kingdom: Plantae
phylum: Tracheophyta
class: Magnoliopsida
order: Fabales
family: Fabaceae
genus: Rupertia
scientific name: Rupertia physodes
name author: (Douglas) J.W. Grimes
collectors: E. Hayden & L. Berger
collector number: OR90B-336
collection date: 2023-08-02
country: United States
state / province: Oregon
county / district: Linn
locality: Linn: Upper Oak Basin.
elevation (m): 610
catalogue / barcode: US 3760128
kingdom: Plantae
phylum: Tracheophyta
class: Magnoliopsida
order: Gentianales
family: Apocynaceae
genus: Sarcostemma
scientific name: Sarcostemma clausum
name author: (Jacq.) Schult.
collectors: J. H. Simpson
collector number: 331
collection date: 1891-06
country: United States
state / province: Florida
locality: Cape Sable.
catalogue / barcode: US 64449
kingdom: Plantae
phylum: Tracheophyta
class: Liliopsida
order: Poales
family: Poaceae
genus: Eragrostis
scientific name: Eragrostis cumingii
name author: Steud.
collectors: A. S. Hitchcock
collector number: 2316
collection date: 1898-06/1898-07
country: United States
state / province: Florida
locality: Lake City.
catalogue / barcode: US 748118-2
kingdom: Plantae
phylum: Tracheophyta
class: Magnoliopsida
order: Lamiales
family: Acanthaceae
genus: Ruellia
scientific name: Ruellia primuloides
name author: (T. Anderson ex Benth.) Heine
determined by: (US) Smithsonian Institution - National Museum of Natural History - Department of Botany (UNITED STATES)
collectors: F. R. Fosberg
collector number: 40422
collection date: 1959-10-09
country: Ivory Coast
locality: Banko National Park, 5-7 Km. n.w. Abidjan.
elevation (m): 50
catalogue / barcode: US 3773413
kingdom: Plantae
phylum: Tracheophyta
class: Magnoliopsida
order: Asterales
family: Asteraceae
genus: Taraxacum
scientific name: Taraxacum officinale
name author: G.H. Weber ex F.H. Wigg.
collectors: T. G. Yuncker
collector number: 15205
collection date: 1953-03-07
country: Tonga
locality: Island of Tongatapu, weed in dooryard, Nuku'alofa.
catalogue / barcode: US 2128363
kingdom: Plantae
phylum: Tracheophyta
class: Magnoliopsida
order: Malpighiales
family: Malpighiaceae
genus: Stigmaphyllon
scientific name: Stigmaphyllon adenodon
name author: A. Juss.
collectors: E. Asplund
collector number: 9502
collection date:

___

WHAT YOU SHOULD DO: Can you write out the data above again, swapping every "collectors" for "collected by" and leaving everything else unchanged?

FINISHED ANSWER:
kingdom: Plantae
phylum: Tracheophyta
class: Magnoliopsida
order: Fabales
family: Fabaceae
genus: Rupertia
scientific name: Rupertia physodes
name author: (Douglas) J.W. Grimes
collected by: E. Hayden & L. Berger
collector number: OR90B-336
collection date: 2023-08-02
country: United States
state / province: Oregon
county / district: Linn
locality: Linn: Upper Oak Basin.
elevation (m): 610
catalogue / barcode: US 3760128
kingdom: Plantae
phylum: Tracheophyta
class: Magnoliopsida
order: Gentianales
family: Apocynaceae
genus: Sarcostemma
scientific name: Sarcostemma clausum
name author: (Jacq.) Schult.
collected by: J. H. Simpson
collector number: 331
collection date: 1891-06
country: United States
state / province: Florida
locality: Cape Sable.
catalogue / barcode: US 64449
kingdom: Plantae
phylum: Tracheophyta
class: Liliopsida
order: Poales
family: Poaceae
genus: Eragrostis
scientific name: Eragrostis cumingii
name author: Steud.
collected by: A. S. Hitchcock
collector number: 2316
collection date: 1898-06/1898-07
country: United States
state / province: Florida
locality: Lake City.
catalogue / barcode: US 748118-2
kingdom: Plantae
phylum: Tracheophyta
class: Magnoliopsida
order: Lamiales
family: Acanthaceae
genus: Ruellia
scientific name: Ruellia primuloides
name author: (T. Anderson ex Benth.) Heine
determined by: (US) Smithsonian Institution - National Museum of Natural History - Department of Botany (UNITED STATES)
collected by: F. R. Fosberg
collector number: 40422
collection date: 1959-10-09
country: Ivory Coast
locality: Banko National Park, 5-7 Km. n.w. Abidjan.
elevation (m): 50
catalogue / barcode: US 3773413
kingdom: Plantae
phylum: Tracheophyta
class: Magnoliopsida
order: Asterales
family: Asteraceae
genus: Taraxacum
scientific name: Taraxacum officinale
name author: G.H. Weber ex F.H. Wigg.
collected by: T. G. Yuncker
collector number: 15205
collection date: 1953-03-07
country: Tonga
locality: Island of Tongatapu, weed in dooryard, Nuku'alofa.
catalogue / barcode: US 2128363
kingdom: Plantae
phylum: Tracheophyta
class: Magnoliopsida
order: Malpighiales
family: Malpighiaceae
genus: Stigmaphyllon
scientific name: Stigmaphyllon adenodon
name author: A. Juss.
collected by: E. Asplund
collector number: 9502
collection date:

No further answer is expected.